* **Exercise prompt**:
Your answer should consist of the lines in the data below that contain "FIRETEX".

Stored data entries
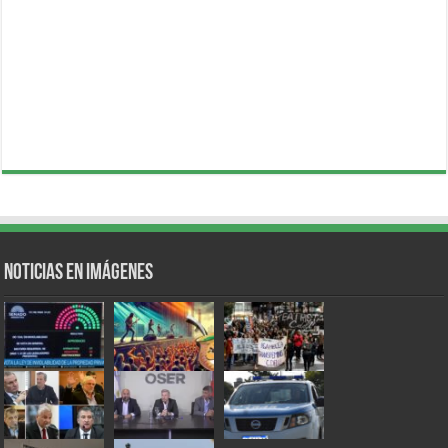
Noticias en Imágenes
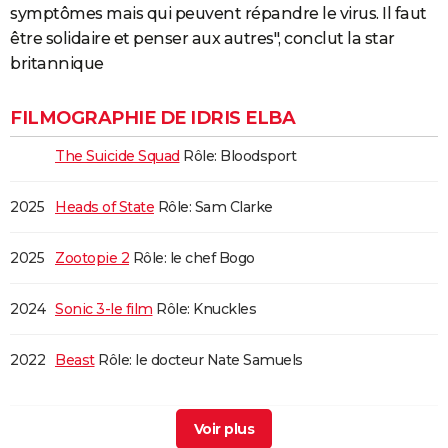
symptômes mais qui peuvent répandre le virus. Il faut
être solidaire et penser aux autres", conclut la star
britannique
FILMOGRAPHIE DE IDRIS ELBA
The Suicide Squad
Rôle: Bloodsport
2025
Heads of State
Rôle: Sam Clarke
2025
Zootopie 2
Rôle: le chef Bogo
2024
Sonic 3-le film
Rôle: Knuckles
2022
Beast
Rôle: le docteur Nate Samuels
2022
Trois Mille ans à t'attendre
Rôle: le génie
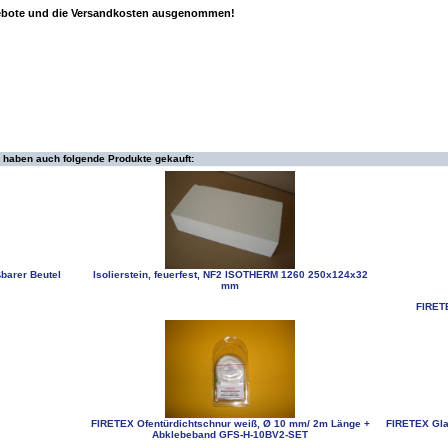
gebote und die Versandkosten ausgenommen!
 haben auch folgende Produkte gekauft:
barer Beutel
Isolierstein, feuerfest, NF2 ISOTHERM 1260 250x124x32
mm
FIRETE
FIRETEX Ofentürdichtschnur weiß, Ø 10 mm/ 2m Länge +
FIRETEX Gla
Abklebeband GFS-H-10BV2-SET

* **Your response**:
FIRETEX Ofentürdichtschnur weiß, Ø 10 mm/ 2m Länge +
FIRETEX Gla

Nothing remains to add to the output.